What you will do -
Present the lines below as a Markdown table with the columns "Row" and "Text line," numbering each row. Omit the picture placeholders and any blank lines.

Working data -
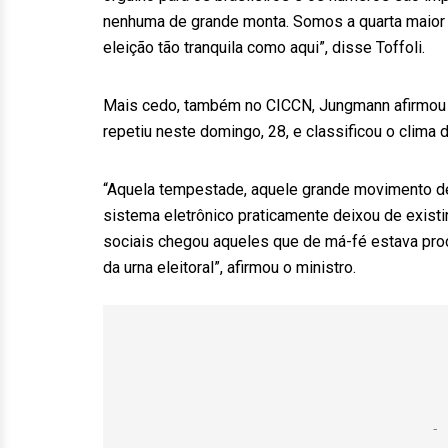
nenhuma de grande monta. Somos a quarta maio
eleição tão tranquila como aqui”, disse Toffoli.
Mais cedo, também no CICCN, Jungmann afirmou q
repetiu neste domingo, 28, e classificou o clima
“Aquela tempestade, aquele grande movimento de 
sistema eletrônico praticamente deixou de exis
sociais chegou aqueles que de má-fé estava proc
da urna eleitoral”, afirmou o ministro.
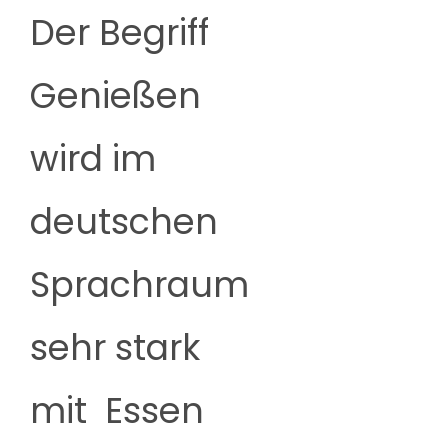
Der Begriff
Genießen
wird im
deutschen
Sprachraum
sehr stark
mit Essen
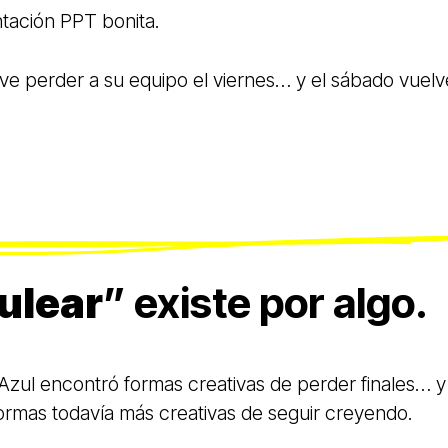
tación PPT bonita.
 ve perder a su equipo el viernes… y el sábado vuelv
ulear
” existe por algo.
Azul encontró formas creativas de perder finales… y
ormas todavía más creativas de seguir creyendo.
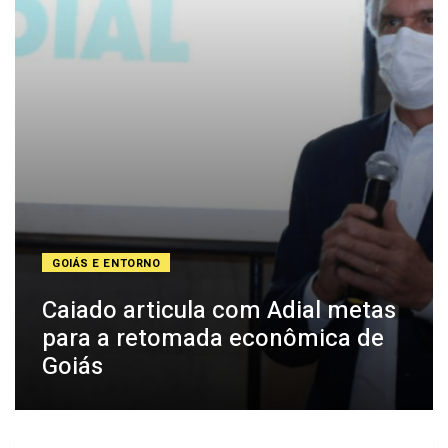
GOIÁS E ENTORNO
Caiado articula com Adial metas
para a retomada econômica de
Goiás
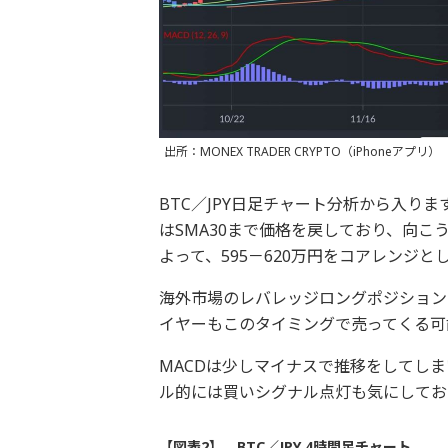
出所：MONEX TRADER CRYPTO（iPhoneアプリ）
BTC／JPY日足チャート分析から入り
はSMA30まで価格を戻しており、向こ
よって、595－620万円をコアレンジ
海外市場のレバレッジロングポジション
イヤーもこのタイミングで売ってくる可
MACDは少しマイナスで推移をしてし
ル的には買いシグナル点灯も気にしてお
【図表2】 BTC／JPY 4時間足チャート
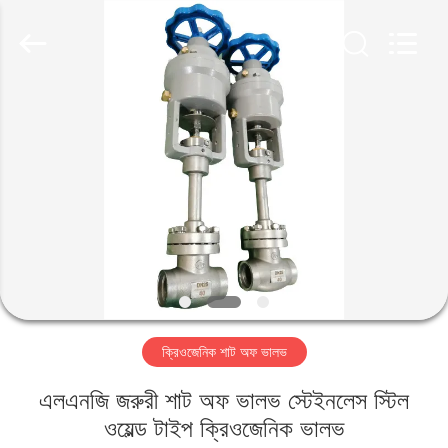
SiChuan
Liangchuan
Mechanical
Equipment
Co.,Ltd.
All
Rights
Reserved.
বাড়ি
পণ্য
ভিডিও
আমাদের
সম্পর্কে
ক্রিওজেনিক শাট অফ ভালভ
কারখানা
এলএনজি জরুরী শাট অফ ভালভ স্টেইনলেস স্টিল
ভ্রমণ
ওয়েল্ড টাইপ ক্রিওজেনিক ভালভ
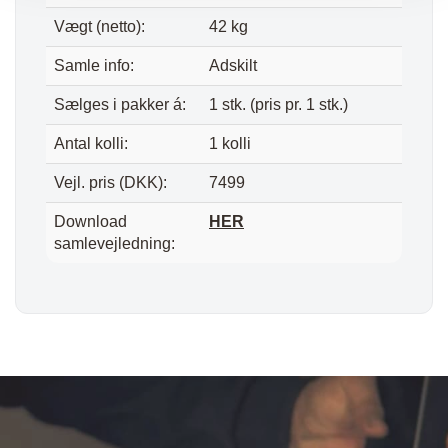
Vægt (netto):
42 kg
Samle info:
Adskilt
Sælges i pakker á:
1 stk. (pris pr. 1 stk.)
Antal kolli:
1 kolli
Vejl. pris (DKK):
7499
Download
HER
samlevejledning:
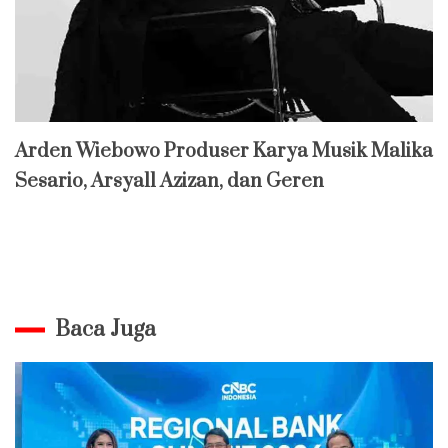
Arden Wiebowo Produser Karya Musik Malika
Sesario, Arsyall Azizan, dan Geren
Baca Juga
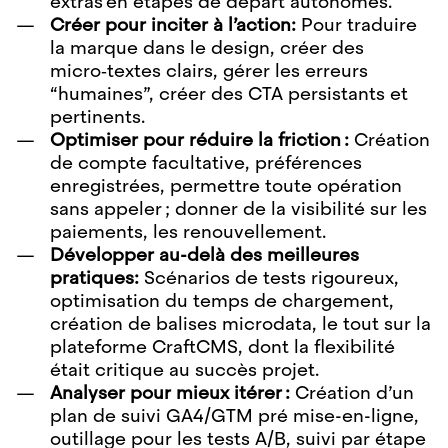
extras en étapes de départ autonomes.
Créer pour inciter à l’action:
Pour traduire
la marque dans le design, créer des
micro‑textes clairs, gérer les erreurs
“humaines”, créer des CTA persistants et
pertinents.
Optimiser pour réduire la friction :
Création
de compte facultative, préférences
enregistrées, permettre toute opération
sans appeler ; donner de la visibilité sur les
paiements, les renouvellement.
Développer au-delà des meilleures
pratiques:
Scénarios de tests rigoureux,
optimisation du temps de chargement,
création de balises microdata, le tout sur la
plateforme CraftCMS, dont la flexibilité
était critique au succès projet.
Analyser pour mieux itérer :
Création d’un
plan de suivi GA4/GTM pré mise-en-ligne,
outillage pour les tests A/B, suivi par étape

Answer section -
| Row | Text line |
|---|---|
| 1 | nenhuma de grande monta. Somos a quarta maio |
| 2 | eleição tão tranquila como aqui”, disse Toffoli. |
| 3 | Mais cedo, também no CICCN, Jungmann afirmou q |
| 4 | repetiu neste domingo, 28, e classificou o clima |
| 5 | “Aquela tempestade, aquele grande movimento de  |
| 6 | sistema eletrônico praticamente deixou de exis |
| 7 | sociais chegou aqueles que de má-fé estava proc |
| 8 | da urna eleitoral”, afirmou o ministro. |
| 9 | Der Begriff |
| 10 | Genießen |
| 11 | wird im |
| 12 | deutschen |
| 13 | Sprachraum |
| 14 | sehr stark |
| 15 | mit Essen |
| 16 | tación PPT bonita. |
| 17 |  ve perder a su equipo el viernes… y el sábado vuelv |
| 18 | ulear |
| 19 | ” existe por algo. |
| 20 | Azul encontró formas creativas de perder finales… y |
| 21 | ormas todavía más creativas de seguir creyendo. |
| 22 | GOIÁS E ENTORNO |
| 23 | Caiado articula com Adial metas |
| 24 | para a retomada econômica de |
| 25 | Goiás |
| 26 | 出所：MONEX TRADER CRYPTO（iPhoneアプリ） |
| 27 | BTC／JPY日足チャート分析から入り |
| 28 | はSMA30まで価格を戻しており、向こ |
| 29 | よって、595－620万円をコアレンジ |
| 30 | 海外市場のレバレッジロングポジション |
| 31 | イヤーもこのタイミングで売ってくる可 |
| 32 | MACDは少しマイナスで推移をしてし |
| 33 | ル的には買いシグナル点灯も気にしてお |
| 34 | 【図表2】 BTC／JPY 4時間足チャート |
| 35 | SiChuan |
| 36 | Liangchuan |
| 37 | Mechanical |
| 38 | Equipment |
| 39 | Co.,Ltd. |
| 40 | All |
| 41 | Rights |
| 42 | Reserved. |
| 43 | বাড়ি |
| 44 | পণ্য |
| 45 | ভিডিও |
| 46 | আমাদের |
| 47 | সম্পর্কে |
| 48 | ক্রিওজেনিক শাট অফ ভালভ |
| 49 | কারখানা |
| 50 | এলএনজি জরুরী শাট অফ ভালভ স্টেইনলেস স্টিল |
| 51 | ভ্রমণ |
| 52 | ওয়েল্ড টাইপ ক্রিওজেনিক ভালভ |
| 53 | Vægt (netto): |
| 54 | 42 kg |
| 55 | Samle info: |
| 56 | Adskilt |
| 57 | Sælges i pakker á: |
| 58 | 1 stk. (pris pr. 1 stk.) |
| 59 | Antal kolli: |
| 60 | 1 kolli |
| 61 | Vejl. pris (DKK): |
| 62 | 7499 |
| 63 | Download |
| 64 | HER |
| 65 | samlevejledning: |
| 66 | Arden Wiebowo Produser Karya Musik Malika |
| 67 | Sesario, Arsyall Azizan, dan Geren |
| 68 | Baca Juga |
| 69 | extras en étapes de départ autonomes. |
| 70 | Créer pour inciter à l’action: |
| 71 | Pour traduire |
| 72 | la marque dans le design, créer des |
| 73 | micro‑textes clairs, gérer les erreurs |
| 74 | “humaines”, créer des CTA persistants et |
| 75 | pertinents. |
| 76 | Optimiser pour réduire la friction : |
| 77 | Création |
| 78 | de compte facultative, préférences |
| 79 | enregistrées, permettre toute opération |
| 80 | sans appeler ; donner de la visibilité sur les |
| 81 | paiements, les renouvellement. |
| 82 | Développer au-delà des meilleures |
| 83 | pratiques: |
| 84 | Scénarios de tests rigoureux, |
| 85 | optimisation du temps de chargement, |
| 86 | création de balises microdata, le tout sur la |
| 87 | plateforme CraftCMS, dont la flexibilité |
| 88 | était critique au succès projet. |
| 89 | Analyser pour mieux itérer : |
| 90 | Création d’un |
| 91 | plan de suivi GA4/GTM pré mise-en-ligne, |
| 92 | outillage pour les tests A/B, suivi par étape |